------ Excerpted passage ------
Approximately one third of the global adult population exhibits introverted traits, yet young adults often have difficulty using this personality trait to their advantage.
A college campus is a kaleidoscopic mix of hundreds of young adults, bustling with activity at any given point of time. There are people to see, clubs to join, and parties to turn up at. Oh, and sometimes there are classes to attend.The chaos of student life can prove to be quite overwhelming for most students. Some exhibit major FOMO, some procrastinate endlessly, some won’t speak up in class even when they know the right answer to a question, while others end up completely isolating themselves. In other words, the fear of losing what are supposed to be ‘the best years of your life’ sets in, and it’s daunting.
Everyone has extroverted and introverted traits, people just lean into different sides of the spectrum. In the first year of college, most of us face a personality overhaul. Generally, this change is a three tier process.
------
### Directions
A. According to the passage on introversion in college, roughly what share of the global adult population exhibits introverted traits?
B. Write the next part of the passage on introversion in college, picking up after its final sentence.
None of the listing that comes next is required for this work.
------ Data listing ------
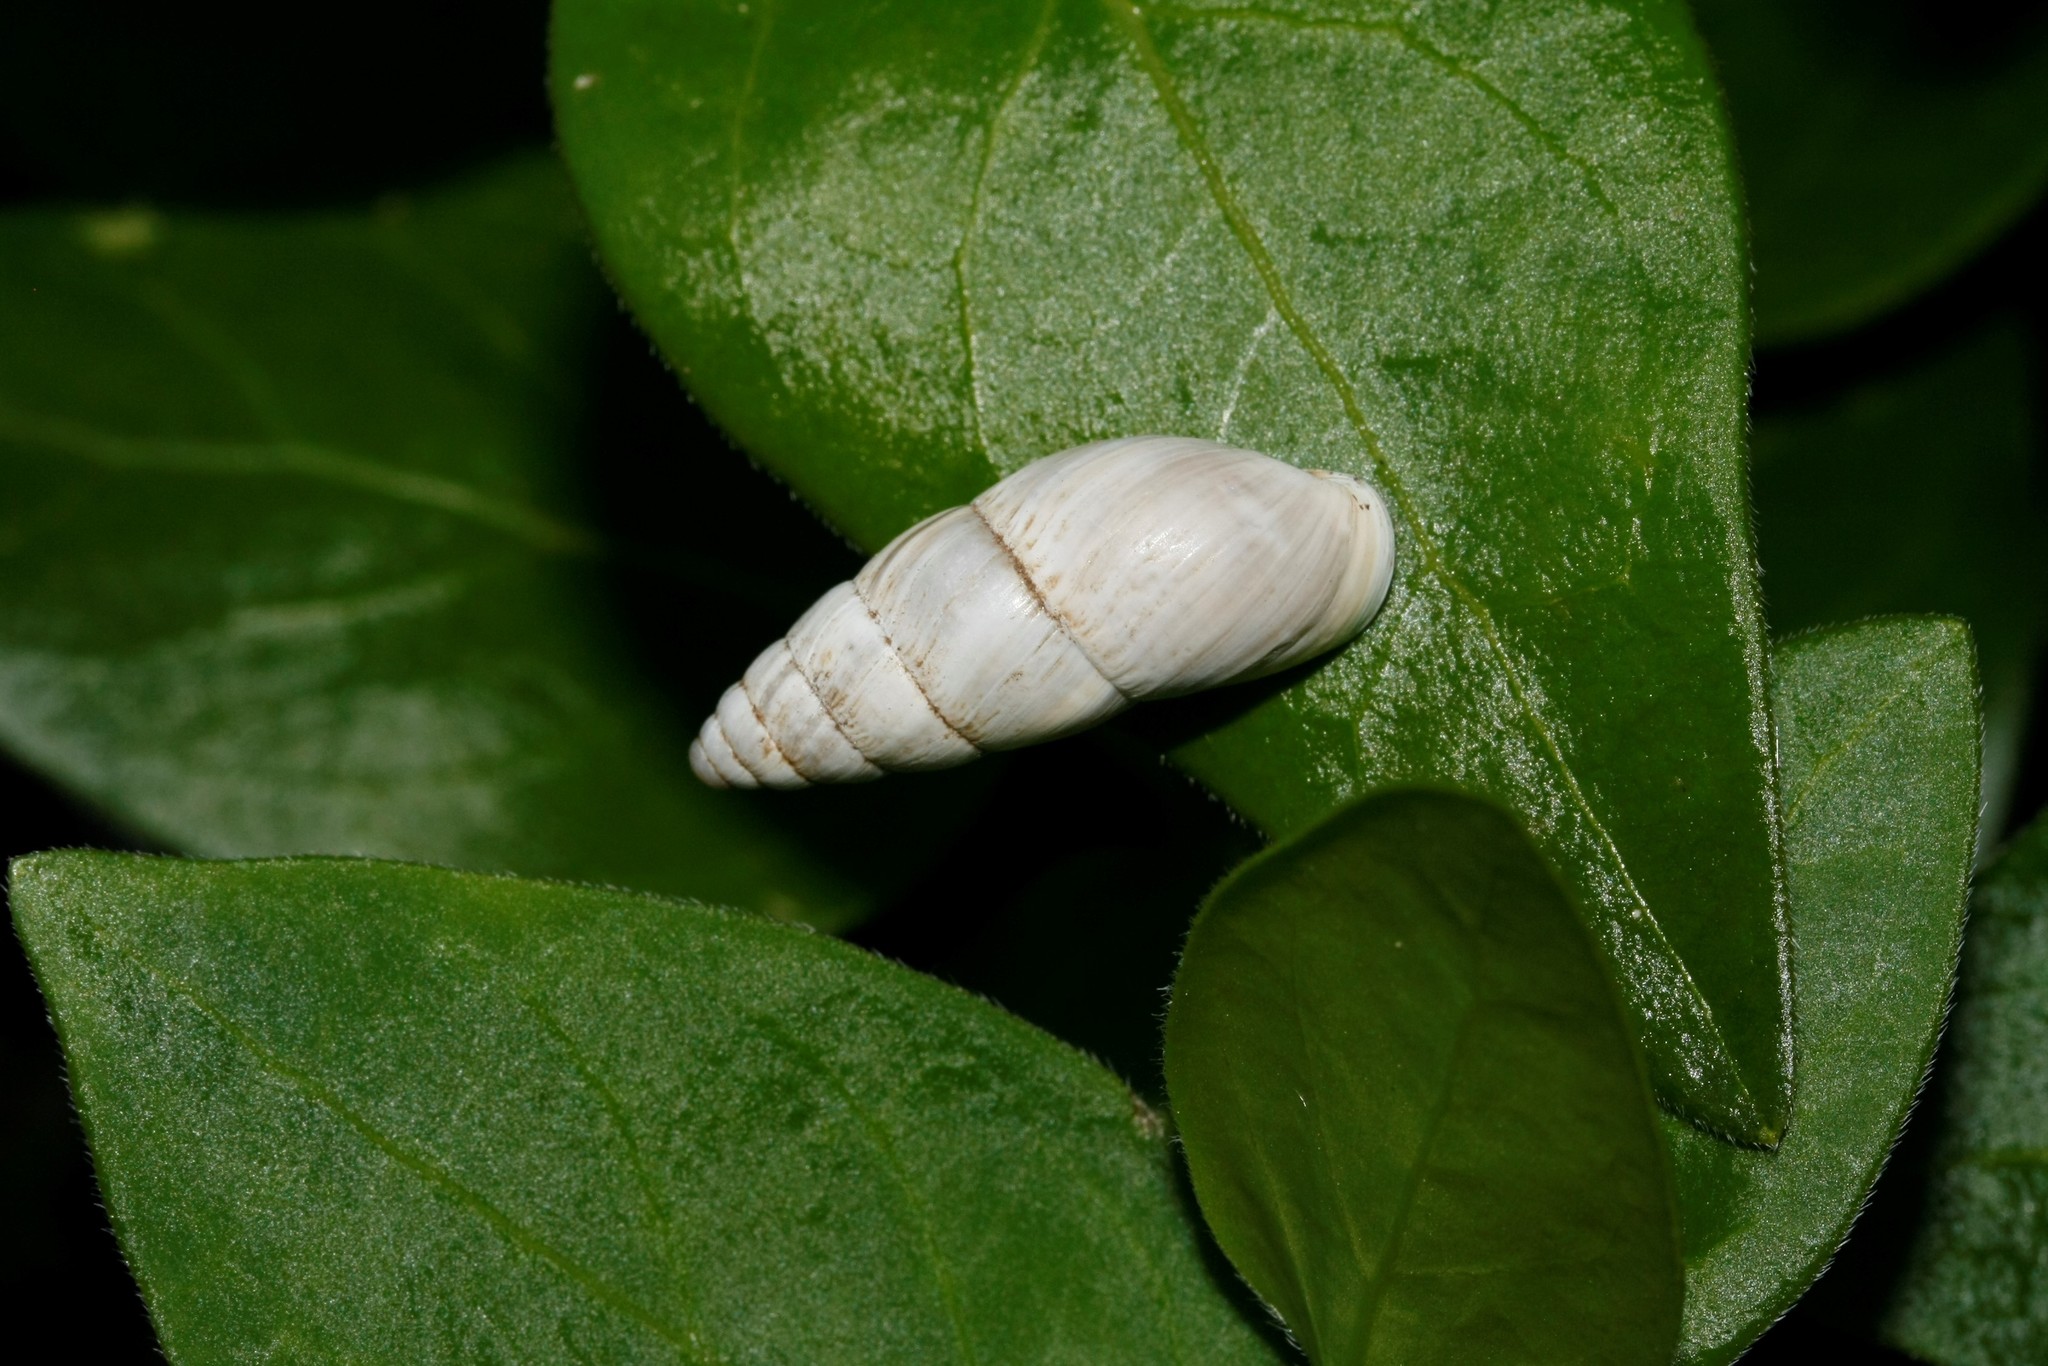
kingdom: Animalia
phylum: Mollusca
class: Gastropoda
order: Stylommatophora
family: Enidae
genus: Zebrina
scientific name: Zebrina detrita
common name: Large bulin
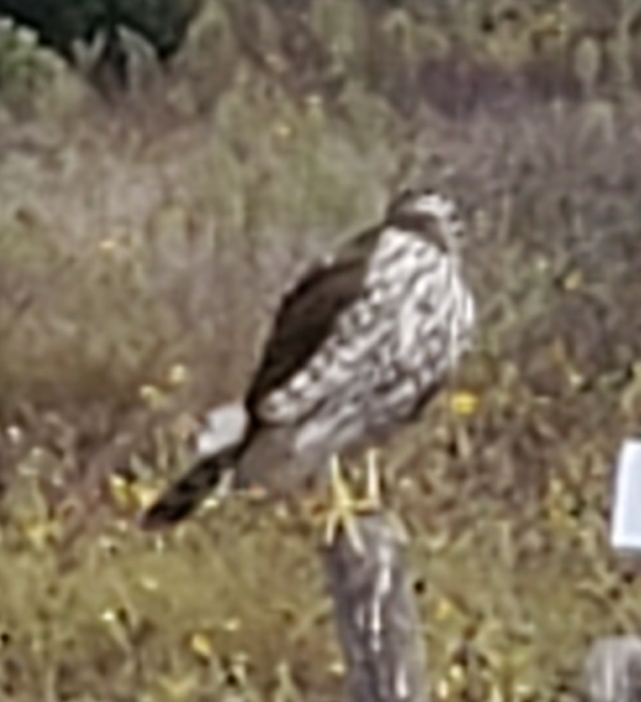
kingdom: Animalia
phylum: Chordata
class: Aves
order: Accipitriformes
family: Accipitridae
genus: Accipiter
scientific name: Accipiter cooperii
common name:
------
### Responses by item number
A. Approximately one third.

B.
1. The Epiphany
School is a safe and gated community. Most students are extremely comfortable in the familiarity of their local schools, and the first few weeks at college introduces them to the hardships of adjustment, compromise and initiative. Students end up realizing or at least considering the fact that they might not be as social and amiable as they thought.
It is expected of people to want to be social and enthusiastic, most borderline introverts force themselves into uncomfortable situations to fit in better. We live in an over-competitive and capitalist society that particularly values extroverted traits because introversion is often considered to be a weakness. Susan Cain, famous author and Harvard Law School graduate, calls this the ‘Extrovert Ideal’. It is the omnipresent belief that the ideal self is gregarious, alpha and comfortable in the spotlight which causes introversion to be considered a ‘second class trait.’
In a university where class participation, group assignments with randomly assigned members and ‘networking’ are over emphasized, colleges often neglect to cultivate the introverted side of their students’ personalities.Anushree, a first year student at Lady Shri Ram College for Women says, “I am a very reserved person, it takes me a long time to adjust to change since I don’t connect with people that easily.”
Long story short, several people feel disadvantaged due to their social skills (or lack thereof) or disdain for excessive human interaction. Be it regarding employment prospects, co-curricular activities, class participation or human relationships, they feel like they are missing out.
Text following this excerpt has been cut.